Thirty-six Grammy’s and too many gold records to mention later, the Bentley was still in our driveway. As Jaguars, BMW’s, Rolls-Royces, and the very first Mustang came and went, Robert still cherished the Bentley, his earliest trophy. But age is cruel, and times change. The Bentley fell into disrepair. When Robert’s 75th birthday came around—the banner year he won both the Kennedy Center Honors and the National Medal of Arts—Caroline hatched a perfect plan: she’d send the car back to Rolls-Royce in Leeds, England, where it was made, and have it restored. Just like new.
It was an incredible feat to be able to give Robert a present that he actually liked, and after a humongous hue and cry of the gift’s extravagance and his undeservingness, he sheepishly accepted. We knew he was thrilled when he giddily reminded us the car was 38 years old, the same age he’d been when he bought it. Plans were made and the Bentley was dispatched; the promise of the car’s golden return gave Robert, whom The New York Times coined “The Grand Old Man of Classical Music,” another youth to look forward to.
Three and a half years, four trips to check in on it, and a zillion dollars later, the car was back: with 80 coats of paint, new leather, new chrome—new everything—it was a frame-off, stem-to-stem restoration. I couldn’t believe how fantastic it was even though I’d made two trips across the pond myself to see it in process.
The years the car had been gone were hard ones. Robert’s beloved Caroline was diagnosed with cancer and died, leaving Robert shocked and devastated. He reluctantly went to the front door to watch his car being delivered—its pristine beauty a harsh reminder of late Caroline’s birthday wish for him—and banished it. “No more Bentley, Alex. It’s yours. I never want to see it again.”
I was 24. I drove it around for a few months, maybe a year, and loved it—but, truth be told, it just wasn’t for this world: no valet parking, no popping about for errands…hardly an inconspicuous ride.

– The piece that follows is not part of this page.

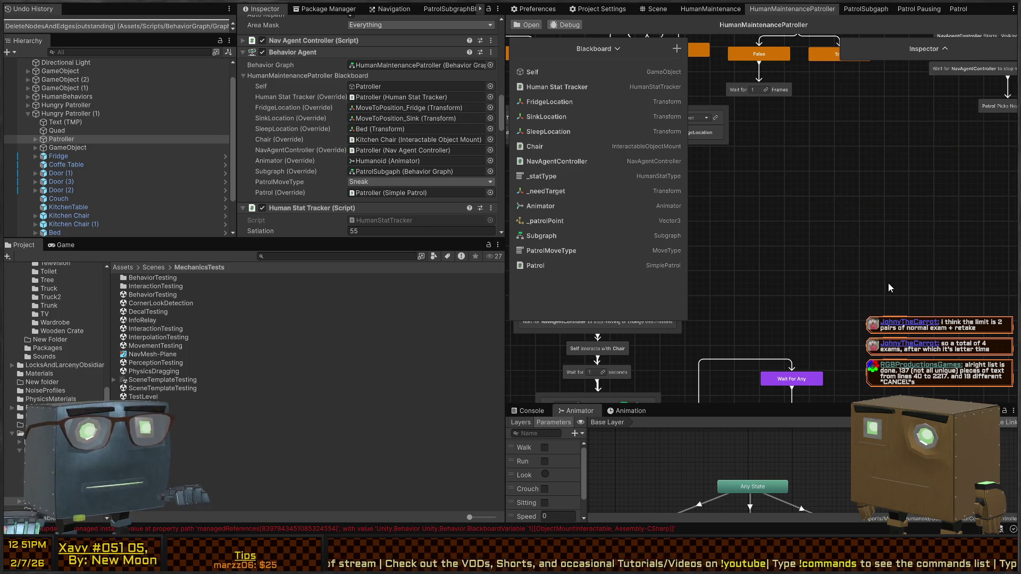
Paste the sleep nodes under the Energy branch and connect True to Set _statType
scroll(831, 174, down, 5)
key(ctrl+v)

It was a museum car now, a showpiece, a ceremony. When the key broke in the ignition and the entire car had to be re-keyed by a couture locksmith in the middle of the night, I made the decision to sell.
Robert died four years later on the same day that Caroline had. For those years, he was nearly inconsolable, listless, unable to truly enjoy anything ever again. He conducted, a bit, and studied his scores—his only solace—but mostly he just missed Caroline. Before he died, I asked his permission to sell the Bentley. He looked up from his reading glasses, plaintively, and replied: “You have my blessing. It’s yours. Just please don’t ever mention that car to me again.”
The author’s mother, Caroline, and stepfather Robert, in the Bentley on their wedding day, 1973; the 1991 Kennedy Center Honorees at the White House (from left: Robert Shaw, Betty Comden, Barbara Bush, Adolph Green, George H. W. Bush, Harold Nicholas, Gregory Peck, and Roy Acuff).